Kadın güçlenirken, muhafazakar siyaset yükseliyor
Siyaset bilimci Fatmagül Berktay, “Kadın hakları bütün dünyada hâlâ çok kırılgan. En kolay geri alınabilen haklar ve kazanımlar hep kadınlara ilişkin olanlardır. Bu İsveç’te de böyle, bizde deböyle. Kadınlar hak kazandıkça, o hakları kullanmaya başladıkça, bir tepki meydana geliyor. Erkekler ve erkek egemenliği direniyor, hatta intikam almaya, eskiyi ihya etmeye çalışıyor” demişti.

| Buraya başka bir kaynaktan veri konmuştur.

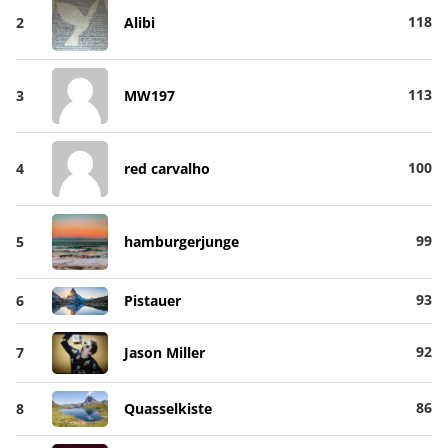
118
2
Alibi
113
3
MW197
100
4
red carvalho
99
5
hamburgerjunge
93
6
Pistauer
92
7
Jason Miller
86
8
Quasselkiste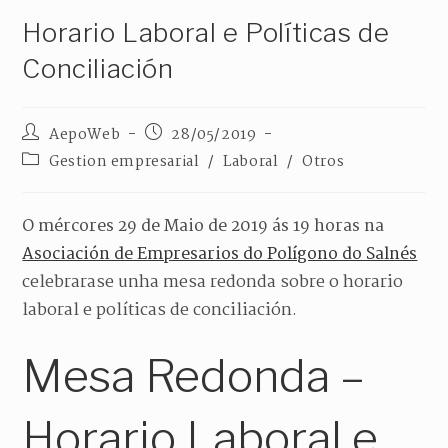
Horario Laboral e Políticas de
Conciliación
AepoWeb
28/05/2019
Gestion empresarial
/
Laboral
/
Otros
O mércores 29 de Maio de 2019 ás 19 horas na
Asociación de Empresarios do Polígono do Salnés
celebrarase unha mesa redonda sobre o horario
laboral e políticas de conciliación.
Mesa Redonda –
Horario Laboral e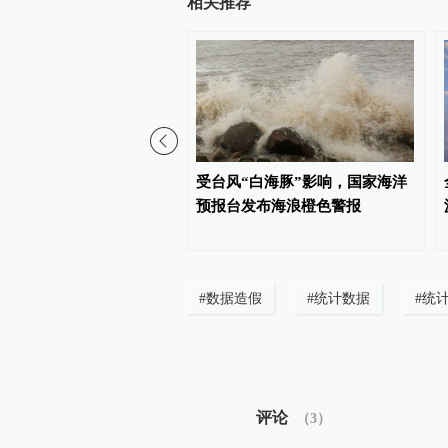
相关推荐
00:44
政局对申通快递立案调查
受台风“白海豚”影响，国家海洋
回应：立行立改、全力配
预报台发布海浪橙色警报
调查
#
数据造假
#
统计数据
#
统
评论
（
3
）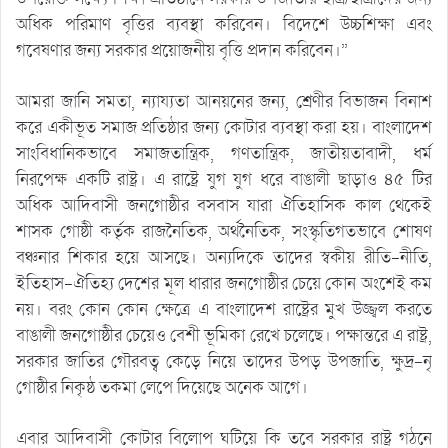
অধিক পরিমাণ বৃত্তির ব্যবস্থা করিবেন। বিদেশে উচ্চশিক্ষা এবং
গবেষণার জন্য সরকার প্রয়োজনীয় বৃত্তি প্রদান করিবেন।”
আমরা জানি সমতা, ন্যায্যতা আনয়নের জন্য, শ্রেণীর বিভাজন বিনাশ
করে একীভূত সমাজ প্রতিষ্ঠার জন্য কোটার ব্যবস্থা করা হয়। বাংলাদেশ
সাংবিধানিকভাবে সমাজতান্ত্রিক, গণতান্ত্রিক, জাতীয়তাবাদী, ধর্ম
নিরপেক্ষ একটি রাষ্ট্র। এ রাষ্ট্রে যুগ যুগ ধরে বাঙালী ছাড়াও ৪৫ টির
অধিক আদিবাসী জনগোষ্ঠীর বসবাস যারা ঐতিহাসিক কাল থেকেই
শাসক গোষ্ঠী কর্তৃক রাজনৈতিক, অর্থনৈতিক, সংস্কৃতিগতভাবে শোষণ
বঞ্চনার শিকার হয়ে আসছে। অন্যদিকে তাদের স্বকীয় রীতি-নীতি,
ইতিহাস-ঐতিহ্য দেশের মূল ধারার জনগোষ্ঠীর চেয়ে কোন অংশেই কম
নয়। বরং কোন কোন ক্ষেত্রে এ বাংলাদেশ রাষ্ট্রের মুখ উজ্জ্বল করতে
বাঙালী জনগোষ্ঠীর চেয়েও বেশী ভূমিকা রেখে চলেছে। পক্ষান্তরে এ রাষ্ট্র,
সরকার জাতির গৌরবত্ব কেড়ে নিয়ে তাদের উপড় উপজাতি, ক্ষুদ্র-নৃ
গোষ্ঠীর নিকৃষ্ঠ তকমা লেপে দিয়েছে অনেক আগে।
এবার আদিবাসী কোটার বিলোপ ঘটিয়ে কি তবে সরকার রাষ্ট্র গঠনে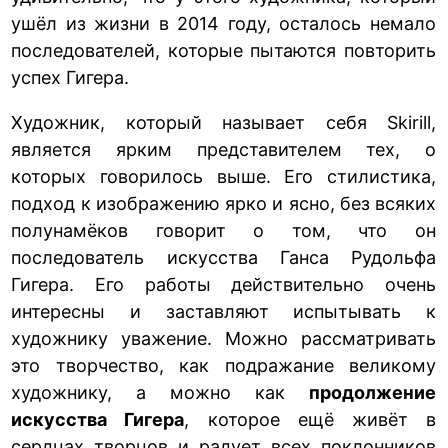
ушёл из жизни в 2014 году, осталось немало
последователей, которые пытаются повторить
успех Гигера.
Художник, который называет себя Skirill,
является ярким представителем тех, о
которых говорилось выше. Его стилистика,
подход к изображению ярко и ясно, без всяких
полунамёков говорит о том, что он
последователь искусства Ганса Рудольфа
Гигера. Его работы действительно очень
интересны и заставляют испытывать к
художнику уважение. Можно рассматривать
это творчество, как подражание великому
художнику, а можно как
продолжение
искусства Гигера
, которое ещё живёт в
сердцах творцов и радует всех поклонников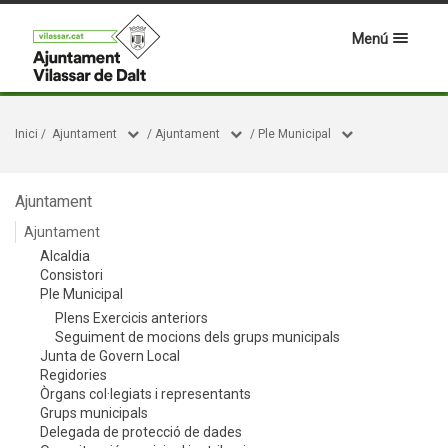
Menú
Inici
/
Ajuntament
/
Ajuntament
/
Ple Municipal
Ajuntament
Ajuntament
Alcaldia
Consistori
Ple Municipal
Plens Exercicis anteriors
Seguiment de mocions dels grups municipals
Junta de Govern Local
Regidories
Òrgans col·legiats i representants
Grups municipals
Delegada de protecció de dades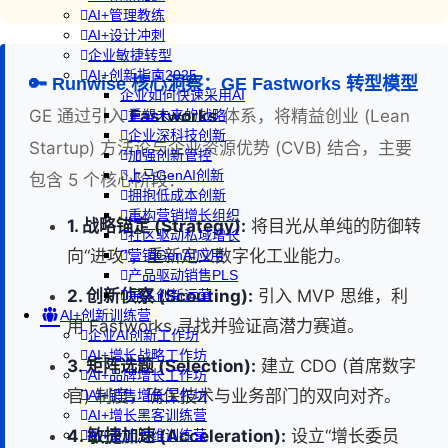
AI+管理教练
AI+设计冲刺
企业敏捷转型
AI+创新指南2025
🔑 Runwise 核心洞察：GE Fastworks 转型模型
企业如何快速采用AI
GE 通过引入
Fastworks
体系，将精益创业 (Lean
重塑未来的战略
企业深科技创新
Startup) 方法论与企业资源优势 (CVB) 结合，主要
加强创新管控
上马GenAI创新
包含 5 个核心阶段：
拥抱低成本创新
重构营销增长组织
1. 战略锚定 (Strategy):
将目光从单纯的防御转
社区驱动私域增长
向“进攻”，重新定义数字化工业能力。
营销GenAI应用
产品驱动销售PLS
2. 创新侦察 (Scouting):
引入 MVP 思维，利
导入创新运营
AI+创新训练营
用 Fastworks 寻找并验证高潜力赛道。
企业AI创新工作坊
AI+增长战略工作坊
3. 矩阵选题 (Selection):
建立 CDO (首席数字
AI+品牌增长工作坊
官) 制度，确保技术与业务部门的双向对齐。
AI+销售增长工作坊
AI+增长黑客训练营
4. 敏捷加速 (Acceleration):
设立“增长委员
AI+设计思维训练营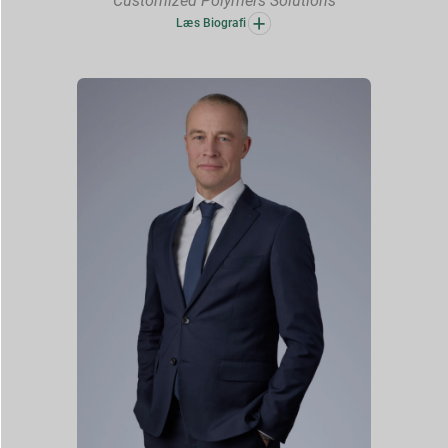
Customized Polymers Solutions
Læs Biografi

Macaristan: Eğitimde kadın oranının artması ekonomik sorunlara yol açar
Nitekim Macaristan’da Devlet Denetim Ofisi, eğitimde kadınların oranının artmasının ekonomik ve sosyal sorunlara yol açabileceğini iddia etti.Teknik beceriler, risk alma ve girişimciliğin “maskülen özellikler” olarak nitelendirildiği raporda, bu özelliklerin değersizleşmesi durumunda Macaristan ekonomisinin riske girebileceği, “pembe eğitim” yüzünden erkek çocukların risk almalarına izin verilmemesi halinde “ruhsal ve davranışsal sorunlar” geliştirebileceği iddia edildi.
Sağcı/Muhafazakar ile Özgürlükçü/Eşitlikçi Erkekler Kadın Kıyafetlerinde Ortaklaşıyor
Yazar Gülfer Alkaya kadınları kıyafetlerine göre yargılayan toplumun iki yüzlülüğüne vurgu yaparak hem sağcı/muhafazakar hem de ve özgürlükçü ve eşitlikçi cenahın erkeklerini kadınların yaşam biçimlerine saygı duymaya davet ediyor. “Kadınlara yönelik tezgahlanan saldırılarda buna karşı duranlar arasında “özgürlükçü ve eşitlikçi” muhafazakâr bir kesimin olduğunu epeydir görüyoruz. İmamlar kadınların kıyafetlerine ilişkin bağırıp çağırıp kadınlara karşı şiddet uygulanmasını tavsiye ederken ona karşı tepki veren “eşitlikçi, özgürlükçü” kesim sıra kadınların kıyafetine ya da kadın sanatçıların sahne kostümlerine gelince imamla yan yana düşmekten rahatsız olmuyor” diyor.
Gülşen olayına muhalefetin tepkisi ne oldu?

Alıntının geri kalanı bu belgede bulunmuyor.